#### INSTRUCTIONS FOR THE TASK:
When you reach the line containing "también se prepara para los disturbios. El", include it and stop; until then, return each line of the material exactly, starting with the first.

#### PROVIDED RECORDS:
______
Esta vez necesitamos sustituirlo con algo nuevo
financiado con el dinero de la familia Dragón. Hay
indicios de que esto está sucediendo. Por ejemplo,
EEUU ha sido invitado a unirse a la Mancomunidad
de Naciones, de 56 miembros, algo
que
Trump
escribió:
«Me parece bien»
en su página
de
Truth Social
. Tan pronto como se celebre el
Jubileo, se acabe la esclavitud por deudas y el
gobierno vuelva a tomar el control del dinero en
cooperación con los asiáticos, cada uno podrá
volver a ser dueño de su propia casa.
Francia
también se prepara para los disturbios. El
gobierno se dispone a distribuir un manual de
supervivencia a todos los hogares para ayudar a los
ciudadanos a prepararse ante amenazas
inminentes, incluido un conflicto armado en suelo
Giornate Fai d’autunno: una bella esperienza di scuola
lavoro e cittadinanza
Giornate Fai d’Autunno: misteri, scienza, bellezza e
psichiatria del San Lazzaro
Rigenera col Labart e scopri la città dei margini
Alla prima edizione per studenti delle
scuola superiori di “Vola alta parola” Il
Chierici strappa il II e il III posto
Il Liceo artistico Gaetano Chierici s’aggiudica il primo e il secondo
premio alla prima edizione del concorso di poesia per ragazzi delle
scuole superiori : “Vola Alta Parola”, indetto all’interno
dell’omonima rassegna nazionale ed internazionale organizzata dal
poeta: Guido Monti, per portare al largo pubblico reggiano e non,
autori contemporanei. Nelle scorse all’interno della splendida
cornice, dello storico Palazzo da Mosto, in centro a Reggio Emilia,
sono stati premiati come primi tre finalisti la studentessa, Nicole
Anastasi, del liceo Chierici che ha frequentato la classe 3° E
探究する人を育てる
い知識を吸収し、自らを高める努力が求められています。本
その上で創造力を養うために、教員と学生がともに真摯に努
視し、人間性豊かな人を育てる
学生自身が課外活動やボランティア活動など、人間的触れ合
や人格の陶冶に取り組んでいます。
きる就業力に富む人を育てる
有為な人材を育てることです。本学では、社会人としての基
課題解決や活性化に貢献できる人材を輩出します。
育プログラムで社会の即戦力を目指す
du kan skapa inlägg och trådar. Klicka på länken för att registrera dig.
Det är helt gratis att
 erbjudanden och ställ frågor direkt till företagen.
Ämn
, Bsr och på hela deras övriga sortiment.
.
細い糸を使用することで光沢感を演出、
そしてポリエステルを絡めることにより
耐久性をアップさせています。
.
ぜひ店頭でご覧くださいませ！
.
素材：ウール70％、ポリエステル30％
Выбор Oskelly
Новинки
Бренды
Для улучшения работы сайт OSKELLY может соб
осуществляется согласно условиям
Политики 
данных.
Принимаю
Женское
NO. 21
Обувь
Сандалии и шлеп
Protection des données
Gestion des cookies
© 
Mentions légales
______
#### SOLUTION TO THIS EXERCISE:
Esta vez necesitamos sustituirlo con algo nuevo
financiado con el dinero de la familia Dragón. Hay
indicios de que esto está sucediendo. Por ejemplo,
EEUU ha sido invitado a unirse a la Mancomunidad
de Naciones, de 56 miembros, algo
que
Trump
escribió:
«Me parece bien»
en su página
de
Truth Social
. Tan pronto como se celebre el
Jubileo, se acabe la esclavitud por deudas y el
gobierno vuelva a tomar el control del dinero en
cooperación con los asiáticos, cada uno podrá
volver a ser dueño de su propia casa.
Francia
también se prepara para los disturbios. El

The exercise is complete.